**Work item:**
Print the entries once more, unchanged.

**Entries taken from a collection:**
Start of Block

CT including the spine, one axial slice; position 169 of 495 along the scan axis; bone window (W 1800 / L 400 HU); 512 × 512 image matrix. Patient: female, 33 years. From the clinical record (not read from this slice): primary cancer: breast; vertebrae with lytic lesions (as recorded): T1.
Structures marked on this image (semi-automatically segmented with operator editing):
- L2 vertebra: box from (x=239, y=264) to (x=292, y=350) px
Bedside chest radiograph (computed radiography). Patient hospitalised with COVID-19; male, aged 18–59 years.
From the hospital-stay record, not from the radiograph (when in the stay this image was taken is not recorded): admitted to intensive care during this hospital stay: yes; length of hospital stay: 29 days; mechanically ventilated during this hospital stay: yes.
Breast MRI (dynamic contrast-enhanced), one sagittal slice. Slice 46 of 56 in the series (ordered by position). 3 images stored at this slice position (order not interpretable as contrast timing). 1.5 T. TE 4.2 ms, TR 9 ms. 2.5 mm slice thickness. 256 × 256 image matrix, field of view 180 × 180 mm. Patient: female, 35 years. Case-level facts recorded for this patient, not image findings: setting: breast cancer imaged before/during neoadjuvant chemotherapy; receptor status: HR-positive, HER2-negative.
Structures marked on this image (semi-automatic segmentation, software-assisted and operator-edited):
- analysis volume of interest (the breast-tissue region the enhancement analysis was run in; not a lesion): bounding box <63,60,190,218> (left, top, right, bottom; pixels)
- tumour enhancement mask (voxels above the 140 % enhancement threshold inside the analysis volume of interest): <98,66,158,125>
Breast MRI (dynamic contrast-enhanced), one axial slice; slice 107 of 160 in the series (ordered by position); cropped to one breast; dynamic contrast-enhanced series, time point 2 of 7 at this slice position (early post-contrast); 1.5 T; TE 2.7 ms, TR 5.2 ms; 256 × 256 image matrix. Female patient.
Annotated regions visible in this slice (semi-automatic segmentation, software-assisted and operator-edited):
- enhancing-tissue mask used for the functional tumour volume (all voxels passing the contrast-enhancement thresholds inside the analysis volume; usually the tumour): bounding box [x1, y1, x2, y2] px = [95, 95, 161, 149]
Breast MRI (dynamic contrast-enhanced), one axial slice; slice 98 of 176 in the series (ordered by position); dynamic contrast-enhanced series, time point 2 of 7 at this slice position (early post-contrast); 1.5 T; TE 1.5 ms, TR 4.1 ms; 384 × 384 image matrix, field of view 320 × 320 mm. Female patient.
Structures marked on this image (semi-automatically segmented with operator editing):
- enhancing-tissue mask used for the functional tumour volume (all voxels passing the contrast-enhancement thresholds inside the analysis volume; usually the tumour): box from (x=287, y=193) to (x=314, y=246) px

End of Block

**Result of the exercise:**
CT including the spine, one axial slice; position 169 of 495 along the scan axis; bone window (W 1800 / L 400 HU); 512 × 512 image matrix. Patient: female, 33 years. From the clinical record (not read from this slice): primary cancer: breast; vertebrae with lytic lesions (as recorded): T1.
Structures marked on this image (semi-automatically segmented with operator editing):
- L2 vertebra: box from (x=239, y=264) to (x=292, y=350) px
Bedside chest radiograph (computed radiography). Patient hospitalised with COVID-19; male, aged 18–59 years.
From the hospital-stay record, not from the radiograph (when in the stay this image was taken is not recorded): admitted to intensive care during this hospital stay: yes; length of hospital stay: 29 days; mechanically ventilated during this hospital stay: yes.
Breast MRI (dynamic contrast-enhanced), one sagittal slice. Slice 46 of 56 in the series (ordered by position). 3 images stored at this slice position (order not interpretable as contrast timing). 1.5 T. TE 4.2 ms, TR 9 ms. 2.5 mm slice thickness. 256 × 256 image matrix, field of view 180 × 180 mm. Patient: female, 35 years. Case-level facts recorded for this patient, not image findings: setting: breast cancer imaged before/during neoadjuvant chemotherapy; receptor status: HR-positive, HER2-negative.
Structures marked on this image (semi-automatic segmentation, software-assisted and operator-edited):
- analysis volume of interest (the breast-tissue region the enhancement analysis was run in; not a lesion): bounding box <63,60,190,218> (left, top, right, bottom; pixels)
- tumour enhancement mask (voxels above the 140 % enhancement threshold inside the analysis volume of interest): <98,66,158,125>
Breast MRI (dynamic contrast-enhanced), one axial slice; slice 107 of 160 in the series (ordered by position); cropped to one breast; dynamic contrast-enhanced series, time point 2 of 7 at this slice position (early post-contrast); 1.5 T; TE 2.7 ms, TR 5.2 ms; 256 × 256 image matrix. Female patient.
Annotated regions visible in this slice (semi-automatic segmentation, software-assisted and operator-edited):
- enhancing-tissue mask used for the functional tumour volume (all voxels passing the contrast-enhancement thresholds inside the analysis volume; usually the tumour): bounding box [x1, y1, x2, y2] px = [95, 95, 161, 149]
Breast MRI (dynamic contrast-enhanced), one axial slice; slice 98 of 176 in the series (ordered by position); dynamic contrast-enhanced series, time point 2 of 7 at this slice position (early post-contrast); 1.5 T; TE 1.5 ms, TR 4.1 ms; 384 × 384 image matrix, field of view 320 × 320 mm. Female patient.
Structures marked on this image (semi-automatically segmented with operator editing):
- enhancing-tissue mask used for the functional tumour volume (all voxels passing the contrast-enhancement thresholds inside the analysis volume; usually the tumour): box from (x=287, y=193) to (x=314, y=246) px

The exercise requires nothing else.